Work to complete: A complete answer lists every line of the entries below where the string "kettle" appears.

Provided entries:
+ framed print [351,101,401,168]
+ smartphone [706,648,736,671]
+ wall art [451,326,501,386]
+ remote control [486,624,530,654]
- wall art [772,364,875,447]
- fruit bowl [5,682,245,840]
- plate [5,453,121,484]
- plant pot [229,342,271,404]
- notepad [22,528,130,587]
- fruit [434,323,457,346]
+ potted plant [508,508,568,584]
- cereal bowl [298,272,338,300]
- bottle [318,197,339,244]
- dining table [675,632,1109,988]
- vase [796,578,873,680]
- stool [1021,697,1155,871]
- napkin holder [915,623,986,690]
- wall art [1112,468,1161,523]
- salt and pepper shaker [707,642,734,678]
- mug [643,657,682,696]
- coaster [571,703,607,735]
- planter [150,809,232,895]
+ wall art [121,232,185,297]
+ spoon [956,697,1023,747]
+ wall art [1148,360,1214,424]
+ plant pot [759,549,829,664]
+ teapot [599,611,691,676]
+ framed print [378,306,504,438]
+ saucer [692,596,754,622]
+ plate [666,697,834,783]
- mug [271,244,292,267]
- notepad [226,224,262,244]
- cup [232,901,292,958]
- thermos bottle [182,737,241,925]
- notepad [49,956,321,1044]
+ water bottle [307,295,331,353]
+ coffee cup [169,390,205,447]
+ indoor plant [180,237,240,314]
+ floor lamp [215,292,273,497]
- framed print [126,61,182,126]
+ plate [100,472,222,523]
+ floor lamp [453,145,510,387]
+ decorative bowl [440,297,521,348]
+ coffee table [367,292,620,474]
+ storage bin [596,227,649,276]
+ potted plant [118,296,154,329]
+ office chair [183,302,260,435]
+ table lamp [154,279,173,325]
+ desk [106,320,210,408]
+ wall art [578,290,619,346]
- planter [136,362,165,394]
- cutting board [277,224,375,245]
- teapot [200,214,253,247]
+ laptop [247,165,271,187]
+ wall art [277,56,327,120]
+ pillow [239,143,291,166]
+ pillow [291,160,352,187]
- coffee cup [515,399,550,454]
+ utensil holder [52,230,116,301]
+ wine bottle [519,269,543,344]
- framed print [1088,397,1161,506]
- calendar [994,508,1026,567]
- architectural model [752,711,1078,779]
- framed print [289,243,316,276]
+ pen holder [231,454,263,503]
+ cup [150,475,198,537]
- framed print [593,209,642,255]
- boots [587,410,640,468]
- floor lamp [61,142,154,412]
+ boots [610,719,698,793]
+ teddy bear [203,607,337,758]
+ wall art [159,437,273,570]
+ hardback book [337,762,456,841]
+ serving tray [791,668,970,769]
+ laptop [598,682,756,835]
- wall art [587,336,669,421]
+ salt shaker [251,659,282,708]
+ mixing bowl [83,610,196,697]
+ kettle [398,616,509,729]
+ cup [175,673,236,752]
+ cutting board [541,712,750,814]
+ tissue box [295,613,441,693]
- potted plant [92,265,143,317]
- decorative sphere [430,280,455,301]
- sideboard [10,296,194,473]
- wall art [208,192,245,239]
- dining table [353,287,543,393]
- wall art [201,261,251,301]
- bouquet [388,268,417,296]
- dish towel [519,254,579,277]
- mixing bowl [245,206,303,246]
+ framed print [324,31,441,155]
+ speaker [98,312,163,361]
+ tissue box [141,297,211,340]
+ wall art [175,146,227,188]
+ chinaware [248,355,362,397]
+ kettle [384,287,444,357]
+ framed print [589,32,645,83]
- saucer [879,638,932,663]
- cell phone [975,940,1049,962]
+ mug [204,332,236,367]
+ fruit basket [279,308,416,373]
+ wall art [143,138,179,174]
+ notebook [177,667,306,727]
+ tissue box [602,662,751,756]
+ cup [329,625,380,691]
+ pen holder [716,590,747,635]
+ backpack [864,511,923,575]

Response for this exercise:
+ kettle [398,616,509,729]
+ kettle [384,287,444,357]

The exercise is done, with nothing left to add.